あとがき

ソ連抑留記を書こうと思い立ったのは、昭和23年8月、3年のソ連抑留生活から解放されて間もなくであったが、当時、日本は連合軍の軍政下にあったし、主計局の予算査定で忙しい日々を送っていたこともあって果せず、フィクションの『タタアルの森から』という抑留者とロシア娘との恋物語を手紙の形式で綴った短編を中心として、いくつかの短編を集めて同じく『タタアルの森から』という題目で平成4年に刊行した。

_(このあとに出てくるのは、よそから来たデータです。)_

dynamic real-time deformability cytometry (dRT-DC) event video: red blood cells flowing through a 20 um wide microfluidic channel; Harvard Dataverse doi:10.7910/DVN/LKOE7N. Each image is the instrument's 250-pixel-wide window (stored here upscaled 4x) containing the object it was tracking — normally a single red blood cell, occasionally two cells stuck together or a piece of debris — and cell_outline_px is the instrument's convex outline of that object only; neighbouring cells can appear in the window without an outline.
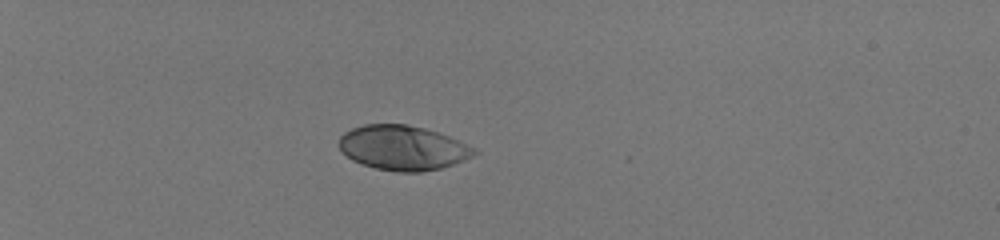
{"species": "human", "species_latin": "Homo sapiens", "temperature_condition": "room temperature", "stored_images_in_passage": 38, "camera_frame_rate_fps": 3000, "um_per_image_px": 0.085, "donor": {"sex": "male"}, "frame": {"image": 1, "passage_image": 1, "time_ms": 0.0, "image_size_px": [1000, 240], "cell_outline_px": [[480, 152], [464, 160], [440, 168], [420, 172], [396, 172], [376, 168], [360, 164], [352, 160], [340, 148], [340, 136], [344, 132], [352, 128], [364, 124], [404, 124], [424, 128], [448, 136], [476, 148]], "centroid_in_image_um": [34.24, 12.57], "position_along_channel_um": 50.8, "area_um2": 35.03}}
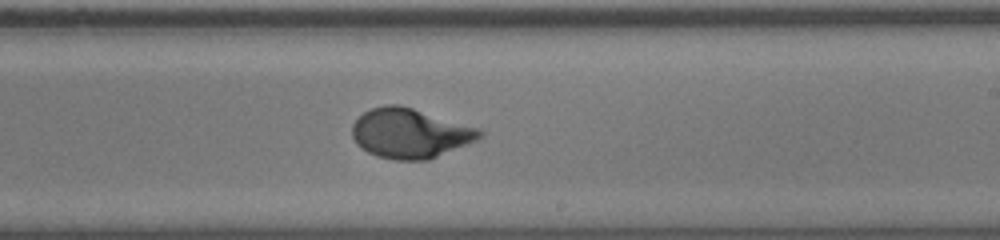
{"frame": {"image": 2, "passage_image": 21, "time_ms": 6.667, "image_size_px": [1000, 240], "cell_outline_px": [[484, 136], [476, 140], [428, 160], [392, 160], [376, 156], [368, 152], [356, 144], [352, 136], [352, 124], [364, 112], [372, 108], [384, 104], [400, 104], [480, 128], [484, 132]], "centroid_in_image_um": [34.84, 11.32], "position_along_channel_um": 254.2, "area_um2": 37.05}}
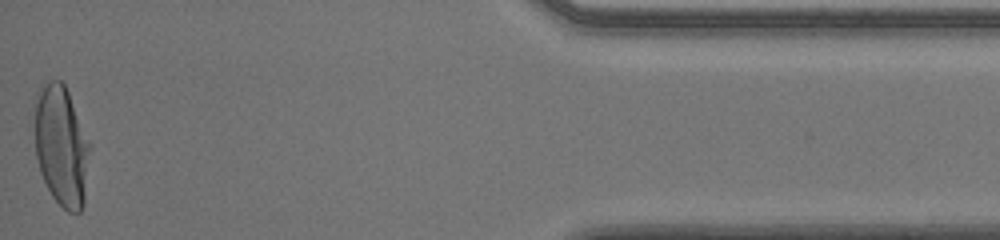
{"frame": {"image": 3, "passage_image": 38, "time_ms": 12.333, "image_size_px": [1000, 240], "cell_outline_px": [[92, 148], [84, 204], [80, 212], [68, 212], [52, 196], [40, 172], [36, 156], [36, 92], [40, 84], [48, 80], [60, 80], [64, 84], [68, 92], [92, 144]], "centroid_in_image_um": [5.26, 12.39], "position_along_channel_um": 429.9, "area_um2": 39.25}, "authors_computed_cell_mechanics": {"area_um2": 36.0961, "velocity_mm_per_s": 4.0143, "shape_relaxation_time_tau1_ms": 3.1728, "shape_relaxation_time_tau2_ms": null, "deformation_change_tau1": 0.1992, "deformation_change_tau2": null}}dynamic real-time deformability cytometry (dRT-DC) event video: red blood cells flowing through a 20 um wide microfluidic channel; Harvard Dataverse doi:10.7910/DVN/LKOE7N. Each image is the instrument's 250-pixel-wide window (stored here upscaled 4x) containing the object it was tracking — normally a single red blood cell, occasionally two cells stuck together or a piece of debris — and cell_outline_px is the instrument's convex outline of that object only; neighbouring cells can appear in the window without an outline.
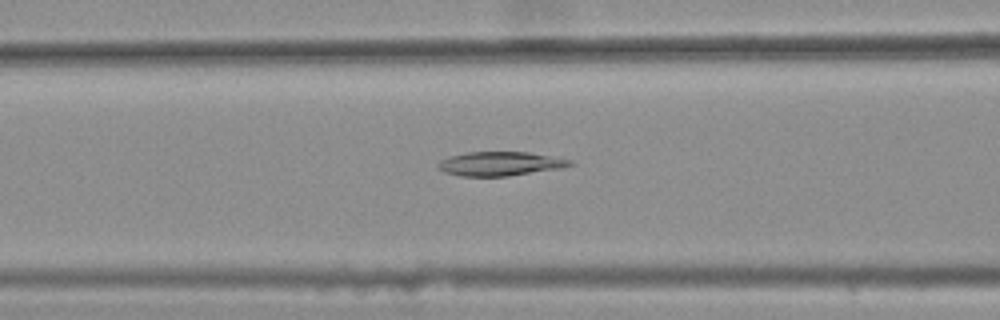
{"species": "common noctule bat (a hibernating species)", "species_latin": "Nyctalus noctula", "temperature_condition": "warm", "stored_images_in_passage": 48, "camera_frame_rate_fps": 3000, "um_per_image_px": 0.085, "animal": {"sex": "female", "body_mass_g": 25.1}, "frame": {"image": 1, "passage_image": 22, "time_ms": 7.0, "image_size_px": [1000, 320], "cell_outline_px": [[576, 164], [560, 168], [508, 176], [460, 176], [444, 172], [436, 168], [436, 164], [440, 160], [448, 156], [468, 152], [528, 152], [572, 160]], "centroid_in_image_um": [42.46, 13.91], "position_along_channel_um": 124.1, "area_um2": 18.55}}
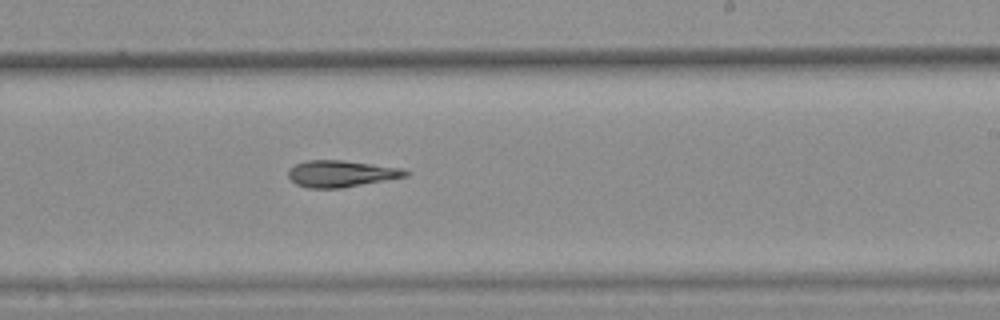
{"frame": {"image": 2, "passage_image": 33, "time_ms": 10.667, "image_size_px": [1000, 320], "cell_outline_px": [[412, 172], [408, 176], [340, 188], [308, 188], [296, 184], [288, 176], [288, 168], [304, 160], [340, 160], [404, 168]], "centroid_in_image_um": [29.0, 14.75], "position_along_channel_um": 260.0, "area_um2": 18.21}}
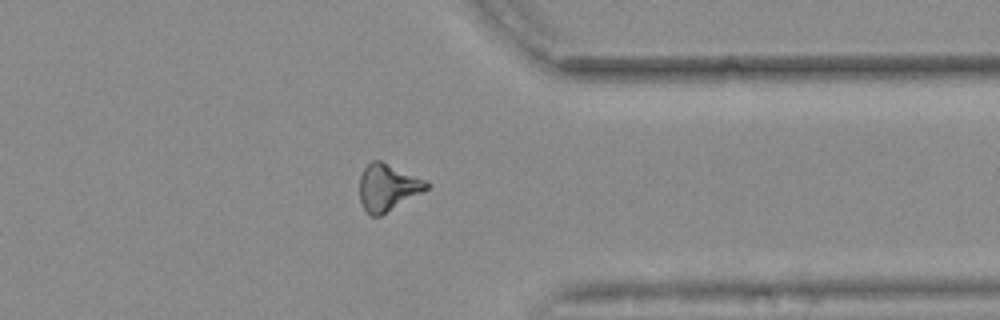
{"frame": {"image": 3, "passage_image": 43, "time_ms": 14.0, "image_size_px": [1000, 320], "cell_outline_px": [[432, 184], [424, 192], [380, 216], [372, 216], [364, 208], [360, 200], [360, 176], [364, 168], [372, 160], [380, 160], [428, 180]], "centroid_in_image_um": [33.0, 15.92], "position_along_channel_um": 378.4, "area_um2": 18.44}}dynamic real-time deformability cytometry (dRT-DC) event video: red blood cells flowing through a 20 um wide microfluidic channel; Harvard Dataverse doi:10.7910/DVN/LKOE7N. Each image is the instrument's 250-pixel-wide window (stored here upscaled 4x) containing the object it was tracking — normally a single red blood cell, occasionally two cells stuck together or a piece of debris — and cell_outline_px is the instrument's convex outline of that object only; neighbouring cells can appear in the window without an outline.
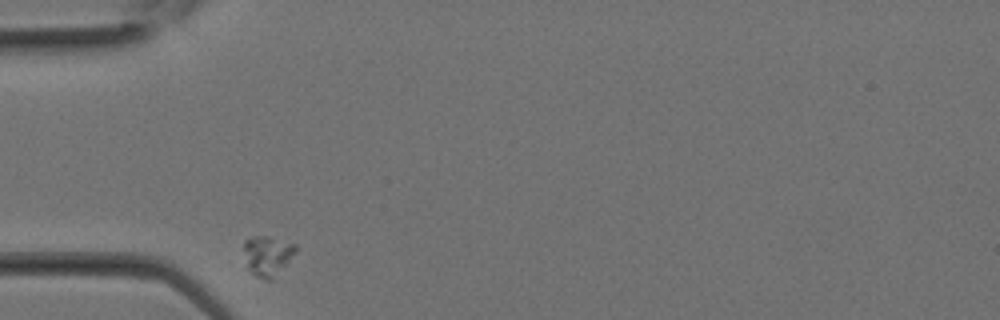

この度、その後しばらく書き溜めていたノン・フィクションの抑留記をまとめ、上梓することにした。もっと書きたいところもあったが、余り長くなってもと思い、このへんで仕舞うことにした。

モスコウへは毎年9月頃、日ロシンポジュウムを兼ねて出かけることにしている。ロシアの外務省、内務省、軍事省などの担当官に会って、主として抑留者に関する日ロ協定の履行を関係団体の運動として要請を続けている。

抑留者、特に死亡者の名簿の提出にしても、墓地の管理にしても、協定に定められた事項を誠意を持って果たしてくれないロシア側に対しては、黙っているわけには参らないからである。

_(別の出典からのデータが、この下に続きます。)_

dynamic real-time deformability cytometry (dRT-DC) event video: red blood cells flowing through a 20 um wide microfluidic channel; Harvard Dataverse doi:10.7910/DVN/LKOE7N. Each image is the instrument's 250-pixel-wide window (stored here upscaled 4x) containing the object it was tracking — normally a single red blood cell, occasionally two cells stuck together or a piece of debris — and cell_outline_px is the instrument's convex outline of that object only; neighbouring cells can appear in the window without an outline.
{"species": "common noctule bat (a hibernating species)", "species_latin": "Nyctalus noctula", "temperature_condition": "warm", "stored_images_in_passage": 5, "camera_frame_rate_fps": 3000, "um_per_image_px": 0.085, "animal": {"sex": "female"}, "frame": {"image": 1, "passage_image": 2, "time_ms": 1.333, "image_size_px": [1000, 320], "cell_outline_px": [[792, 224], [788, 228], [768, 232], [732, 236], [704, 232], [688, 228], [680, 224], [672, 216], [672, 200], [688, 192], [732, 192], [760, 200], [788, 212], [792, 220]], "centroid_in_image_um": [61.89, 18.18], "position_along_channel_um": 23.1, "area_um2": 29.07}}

われわれの、モスコウでの活動によって、抑留者全員の個人ファイルのコピー(マイクロフィルム)をもらえるようになった。これも平成9年にモスコウに行った時、軍事中央史料館の中にドイツ軍将兵の厖大なファイル(200万人分と言っていた)とともに存在しているのを見せられ、コピーを要求してからことが運んだのであった。

当初、ロシア側は、人手がない、機械もない、手間賃も出せないと言っていたのを、日本側が経費を負担すると言って実現することになった。厚生省の予算からであった、呆れたことは、その時、ロシア側が、ちょうどいいから自分たちの分のマイクロフィルムもつくってくれと言い出したことであって、泣く子と地頭という思いで、これも予算化してもらった。

墓地の維持管理が全くよくなかったので、遺骨を収集して、日本に持ち帰ることにしたら、後に慰霊碑を建てる話がもち上がってきた。これも私達が外務省と交渉して、抑留者の主な埋葬地約30ヶ所に慰霊碑を建てることにした。この経費も日本側が負担することとして、一ヶ所あたり250万円を予定することにした。

私どものいたエラブガに第一号を建て、碑銘も私が筆を執ったが、現地の地方団体との交渉が手間取っていて、既に建立したのが9ヶ所、残りはまだ交渉中という状態である。関係者がいなくなったら、こういう事業も打ち棄てられてしまうのではないかという概念もあって、気が焦っているが、何分相手が相手だけに思うようにならない。あとは力のかぎりを尽すだけだと思っている。

ロシアは変わった。特にモスコウの変わりようは激しい。一昨年の9月、モスコウに行った時は、プチ・ラスベガスと呼ばれていたカジノ街が出現して、派手なイルミネーションで街を賑わしていたが、去年9月に行った時は、プーチンがカジノを禁止したというので、全く見えなくなっていた。

街にはベンツが走り回り、西欧のブランド品の店が軒を並べていた。ヨーロッパで高級なベンツが一番よく売れるのがモスコウであるという。とんでもない大金持ちが出現しているというが、帝政時代、ソ連時代と今日を通じて、ひと握りの人達が大変いい目をみているこの国の体質は全く変わっていないな、と、ふと思うことがある。

かつては、赤い眼をした魚がショボッと並んでいたような市場や店も、今や商品で溢れ返っている。チョコレートなんかのあることあること。

オイルの暴騰は産油国ロシアにもはなはだ大きな収入をもたらしているようで、心なしか、各省の役人の態度もひと頃よりは頭が高くなっているように思うのは、いささかこちらの僻みかもしれないが、やはり懐が暖かくなると、大きな顔をしたくなるのは、人も国もいっしょかな、と思ったりする。

ロシアの国の収入も増えているのだから、まさにこういう際にこそ、われわれの賃銀も支払ってくれたっていいのじゃないか、と言ったら外務省の高官は苦笑いをしていた。

ともあれ、この抑留記の出版に際しては、ぶんか社の甲斐社長、角谷さんはじめ、皆様に大変お世話になったし、とくに校正などで親身に面倒をみてくださった皆さんには厚くお礼を申し上げたい。